## Extrait du document
▼▼▼

Interview par Manuel Piolat Soleymat
Marcel Bluwal
Réalisateur de télévision et de cinéma, metteur en scène de théâtre et d’opéra,

c'est à lui que l'on doit la célèbre série des « Vidocq ».
Artiste au tempérament bien trempé, le compagnon de vie de Danièle Lebrun déploie, depuis plus de cinquante ans, une énergie surprenante à défendre sa liberté de penser.

Né à Paris en 1925 de parents juifs polonais, Marcel Bluwal débute sa vie par un véritable tour de force. À 17 ans, en plein Paris occupé, il se cloître durant vingt-six mois pour échapper à la déportation. Il sort de cette épreuve bardé d'une joie de vivre et d'une combativité inébranlables. « Quand on a failli mourir au moins vingt fois en deux ans, on se dit que tout ce qui reste est du "rab". Le jour où j'ai retrouvé ma liberté, je me suis juré que je ne me laisserai jamais plus marcher sur les pieds. Dès le lendemain, je suis allé m'inscrire à l'École technique de la photo et du cinéma de Vaugirard. En pleine bataille de Paris, il y avait quelqu'un pour prendre les inscriptions ! »

▲▲▲

## Consigne de travail 1
Dans l'extrait consacré à Marcel Bluwal, combien de temps est-il resté cloîtré à 17 ans dans Paris occupé ?
## Consigne de travail 2
Recopiez tout le passage de l'extrait consacré à Marcel Bluwal, depuis « c'est à lui » jusqu'à « liberté de penser. ».
Appuyez-vous uniquement sur l'extrait consacré à Marcel Bluwal.

## Données fournies
▼▼▼

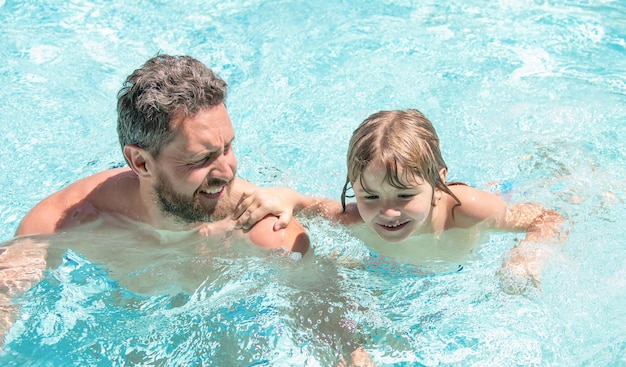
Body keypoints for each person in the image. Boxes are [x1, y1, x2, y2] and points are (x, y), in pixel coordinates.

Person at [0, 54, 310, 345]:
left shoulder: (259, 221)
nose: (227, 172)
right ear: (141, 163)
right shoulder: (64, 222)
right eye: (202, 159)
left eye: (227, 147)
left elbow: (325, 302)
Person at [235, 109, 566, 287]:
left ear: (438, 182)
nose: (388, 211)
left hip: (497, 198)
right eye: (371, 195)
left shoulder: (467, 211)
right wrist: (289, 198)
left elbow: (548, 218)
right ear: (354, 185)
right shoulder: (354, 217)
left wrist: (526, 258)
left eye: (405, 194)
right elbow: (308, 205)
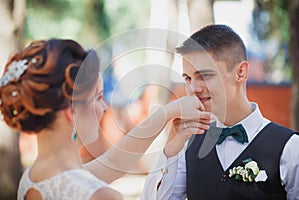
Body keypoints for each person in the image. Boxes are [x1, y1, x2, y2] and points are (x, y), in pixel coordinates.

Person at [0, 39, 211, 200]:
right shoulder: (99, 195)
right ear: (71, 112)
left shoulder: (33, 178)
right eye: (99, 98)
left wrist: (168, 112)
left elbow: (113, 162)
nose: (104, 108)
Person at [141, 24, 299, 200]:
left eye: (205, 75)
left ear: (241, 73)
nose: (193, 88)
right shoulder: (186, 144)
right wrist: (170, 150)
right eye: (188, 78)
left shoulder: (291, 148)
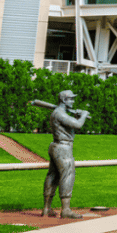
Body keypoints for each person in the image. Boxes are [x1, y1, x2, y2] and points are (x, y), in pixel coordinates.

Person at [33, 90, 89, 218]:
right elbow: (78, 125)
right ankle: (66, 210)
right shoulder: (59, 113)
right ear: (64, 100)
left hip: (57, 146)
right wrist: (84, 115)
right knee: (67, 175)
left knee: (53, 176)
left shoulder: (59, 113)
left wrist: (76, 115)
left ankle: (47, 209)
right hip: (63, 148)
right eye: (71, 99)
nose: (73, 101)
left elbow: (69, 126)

▲▲▲
▼▼▼

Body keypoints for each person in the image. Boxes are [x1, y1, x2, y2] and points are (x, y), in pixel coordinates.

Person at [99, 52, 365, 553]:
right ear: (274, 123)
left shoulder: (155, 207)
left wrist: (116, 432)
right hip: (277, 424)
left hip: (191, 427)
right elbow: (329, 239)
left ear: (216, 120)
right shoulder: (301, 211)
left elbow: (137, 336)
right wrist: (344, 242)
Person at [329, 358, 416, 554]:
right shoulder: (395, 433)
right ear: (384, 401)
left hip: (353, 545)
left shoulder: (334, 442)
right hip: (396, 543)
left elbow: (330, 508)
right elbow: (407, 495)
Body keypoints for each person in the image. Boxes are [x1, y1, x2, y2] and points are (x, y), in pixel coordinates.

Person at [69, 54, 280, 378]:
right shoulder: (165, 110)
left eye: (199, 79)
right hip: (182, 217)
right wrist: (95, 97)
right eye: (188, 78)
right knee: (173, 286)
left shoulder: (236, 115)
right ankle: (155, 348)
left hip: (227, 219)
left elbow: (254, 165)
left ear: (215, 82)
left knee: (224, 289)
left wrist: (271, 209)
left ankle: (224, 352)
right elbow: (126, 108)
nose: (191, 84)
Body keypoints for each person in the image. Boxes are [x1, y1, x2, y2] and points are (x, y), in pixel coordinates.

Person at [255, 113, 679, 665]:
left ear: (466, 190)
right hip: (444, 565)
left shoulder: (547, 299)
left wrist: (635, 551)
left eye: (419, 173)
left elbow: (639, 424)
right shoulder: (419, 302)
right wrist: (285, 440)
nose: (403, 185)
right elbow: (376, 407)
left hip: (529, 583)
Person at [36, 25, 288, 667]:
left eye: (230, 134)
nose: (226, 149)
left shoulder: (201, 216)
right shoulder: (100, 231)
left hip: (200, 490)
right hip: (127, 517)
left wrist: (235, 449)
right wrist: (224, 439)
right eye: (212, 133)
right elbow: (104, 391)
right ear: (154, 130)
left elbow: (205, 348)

▲▲▲

## Corrigé de l'exercice 1
Vingt-six mois.

## Corrigé de l'exercice 2
c'est à lui que l'on doit la célèbre série des « Vidocq ».
Artiste au tempérament bien trempé, le compagnon de vie de Danièle Lebrun déploie, depuis plus de cinquante ans, une énergie surprenante à défendre sa liberté de penser.